Extrait du document:

Son action est mal vue. La « guerre des sables » aura contribué à l’isoler et, par contre-coup, à discréditer toute opinion mettant en cause la toute récente constitutionnalisation du parti unique. La lutte contre l’hégémonie des adeptes du parti unique n’en deviendra que plus difficile. Sur la place du "forum" qui jouxte le Palais du gouvernement, la population affluant spontanément de toutes les régions du pays exprime son soutien total à son Etat. La personnalité de Ben Bella brille de mille feux. Il a su se faire l’interprète de ses attentes sociales. Le 1er octobre, il annonce la nationalisation des terres des colons. C’est par un tonnerre d’acclamations que cette décision est accueillie dans les campagnes et aussi dans les villes. Elle était tant attendue comme prolongement naturel de la victoire sur le colonialisme.
Mais la réaction d’Aït Ahmed est stupéfiante. Il la qualifie de « spoliations » sur les ondes d’Europe 1. Dans le langage du mouvement national ce terme fort dénonçait la violente dépossession des tribus algériennes par les colonialistes français. Employé à rebours pour stigmatiser une mesure de réparation historique que le PCA et le PPA avaient inscrite dans leur programme, que la plate-forme de la Soummam avait ensuite indirectement réaffirmée, le mot achève de faire perdre au fondateur du FFS la sympathie dont il jouissait dans de larges milieux de progrès. Qu’est-ce qui a pu le pousser à condamner cette décision ? Esprit d’opposition systématique confondant dans un même rejet une mesure légitime et la personne honnie par lui qui l’a mise en application ? Ou plus fondamentalement la conception d’une Algérie indépendante qui ne devrait pas heurter les intérêts des colons ou s’attaquer de front à l’héritage néo-colonial ?

Consigne:
Transcrivez mot pour mot la partie de l'extrait qui commence aux mots « Son action est » et s'arrête après les mots « sur le colonialisme. ». Les items ci-après constituent un matériau indépendant de l'extrait.

Items fournis:

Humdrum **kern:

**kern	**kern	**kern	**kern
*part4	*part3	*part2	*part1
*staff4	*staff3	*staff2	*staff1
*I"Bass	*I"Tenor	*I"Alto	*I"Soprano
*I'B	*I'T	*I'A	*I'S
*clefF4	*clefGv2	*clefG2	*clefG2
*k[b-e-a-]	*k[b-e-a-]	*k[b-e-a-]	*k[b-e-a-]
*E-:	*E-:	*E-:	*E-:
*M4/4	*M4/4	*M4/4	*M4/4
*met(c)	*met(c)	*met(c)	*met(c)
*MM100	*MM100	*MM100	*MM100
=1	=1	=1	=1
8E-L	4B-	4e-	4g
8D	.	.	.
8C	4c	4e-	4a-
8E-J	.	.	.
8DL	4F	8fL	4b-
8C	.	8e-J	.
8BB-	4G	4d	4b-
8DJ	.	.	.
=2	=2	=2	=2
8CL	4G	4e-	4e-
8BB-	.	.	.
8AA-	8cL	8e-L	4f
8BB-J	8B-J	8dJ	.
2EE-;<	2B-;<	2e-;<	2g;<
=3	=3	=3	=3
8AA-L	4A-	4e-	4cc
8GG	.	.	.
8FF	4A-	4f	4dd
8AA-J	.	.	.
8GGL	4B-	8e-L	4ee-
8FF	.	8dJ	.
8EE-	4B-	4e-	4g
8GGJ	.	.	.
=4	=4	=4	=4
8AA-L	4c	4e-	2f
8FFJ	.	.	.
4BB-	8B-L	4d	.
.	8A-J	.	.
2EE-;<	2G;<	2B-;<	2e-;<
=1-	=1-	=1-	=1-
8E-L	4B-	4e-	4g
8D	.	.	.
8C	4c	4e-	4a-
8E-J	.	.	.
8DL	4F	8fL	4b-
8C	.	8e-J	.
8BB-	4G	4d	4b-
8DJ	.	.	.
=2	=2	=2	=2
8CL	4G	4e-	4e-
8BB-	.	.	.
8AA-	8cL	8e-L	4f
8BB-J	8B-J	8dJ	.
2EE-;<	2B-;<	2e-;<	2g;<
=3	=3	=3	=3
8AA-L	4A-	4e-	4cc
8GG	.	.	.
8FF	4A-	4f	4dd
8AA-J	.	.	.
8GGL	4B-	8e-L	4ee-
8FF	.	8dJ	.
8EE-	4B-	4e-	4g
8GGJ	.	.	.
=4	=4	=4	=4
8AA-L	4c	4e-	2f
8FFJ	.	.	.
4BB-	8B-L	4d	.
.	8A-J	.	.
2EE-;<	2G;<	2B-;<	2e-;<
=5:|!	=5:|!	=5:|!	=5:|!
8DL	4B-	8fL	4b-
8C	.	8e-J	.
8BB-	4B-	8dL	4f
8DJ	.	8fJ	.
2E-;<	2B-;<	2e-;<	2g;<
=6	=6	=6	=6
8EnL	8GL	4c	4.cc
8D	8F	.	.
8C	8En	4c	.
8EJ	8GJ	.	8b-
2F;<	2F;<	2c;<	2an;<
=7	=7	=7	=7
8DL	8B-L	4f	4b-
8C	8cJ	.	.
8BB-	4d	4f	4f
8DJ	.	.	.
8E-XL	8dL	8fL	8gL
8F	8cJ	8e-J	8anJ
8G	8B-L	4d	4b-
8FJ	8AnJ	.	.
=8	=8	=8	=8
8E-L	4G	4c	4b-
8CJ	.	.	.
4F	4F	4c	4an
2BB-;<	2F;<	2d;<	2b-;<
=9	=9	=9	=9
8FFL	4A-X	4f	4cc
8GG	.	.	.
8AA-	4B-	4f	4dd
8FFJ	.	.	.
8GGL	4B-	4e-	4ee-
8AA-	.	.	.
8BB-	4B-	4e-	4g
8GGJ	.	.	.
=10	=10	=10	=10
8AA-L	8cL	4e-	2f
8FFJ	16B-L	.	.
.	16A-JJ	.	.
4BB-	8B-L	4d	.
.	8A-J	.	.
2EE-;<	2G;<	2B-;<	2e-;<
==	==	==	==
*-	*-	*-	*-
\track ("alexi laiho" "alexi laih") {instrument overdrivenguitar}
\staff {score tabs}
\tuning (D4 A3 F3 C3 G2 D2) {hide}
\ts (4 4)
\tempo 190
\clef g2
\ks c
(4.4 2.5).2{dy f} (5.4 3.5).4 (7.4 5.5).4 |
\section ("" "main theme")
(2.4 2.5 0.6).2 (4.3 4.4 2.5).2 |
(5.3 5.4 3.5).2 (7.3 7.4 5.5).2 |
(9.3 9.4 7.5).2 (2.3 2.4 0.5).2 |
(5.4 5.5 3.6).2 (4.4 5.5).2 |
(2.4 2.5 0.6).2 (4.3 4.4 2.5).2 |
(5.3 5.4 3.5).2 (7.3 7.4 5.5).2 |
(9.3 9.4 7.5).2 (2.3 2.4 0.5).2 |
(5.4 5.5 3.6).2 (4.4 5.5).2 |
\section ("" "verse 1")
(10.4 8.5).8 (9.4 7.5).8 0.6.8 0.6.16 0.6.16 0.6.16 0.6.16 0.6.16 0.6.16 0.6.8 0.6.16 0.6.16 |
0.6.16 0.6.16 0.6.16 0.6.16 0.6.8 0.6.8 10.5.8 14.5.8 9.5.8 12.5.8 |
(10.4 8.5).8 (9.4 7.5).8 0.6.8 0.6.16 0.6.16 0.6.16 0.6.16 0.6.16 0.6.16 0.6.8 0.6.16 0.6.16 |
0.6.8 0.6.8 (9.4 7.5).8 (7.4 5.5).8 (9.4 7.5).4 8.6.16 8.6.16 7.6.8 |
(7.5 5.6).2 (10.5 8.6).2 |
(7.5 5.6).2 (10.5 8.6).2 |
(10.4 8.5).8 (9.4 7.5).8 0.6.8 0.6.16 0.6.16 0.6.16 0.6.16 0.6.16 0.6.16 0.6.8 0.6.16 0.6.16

Réponse:
Son action est mal vue. La « guerre des sables » aura contribué à l’isoler et, par contre-coup, à discréditer toute opinion mettant en cause la toute récente constitutionnalisation du parti unique. La lutte contre l’hégémonie des adeptes du parti unique n’en deviendra que plus difficile. Sur la place du "forum" qui jouxte le Palais du gouvernement, la population affluant spontanément de toutes les régions du pays exprime son soutien total à son Etat. La personnalité de Ben Bella brille de mille feux. Il a su se faire l’interprète de ses attentes sociales. Le 1er octobre, il annonce la nationalisation des terres des colons. C’est par un tonnerre d’acclamations que cette décision est accueillie dans les campagnes et aussi dans les villes. Elle était tant attendue comme prolongement naturel de la victoire sur le colonialisme.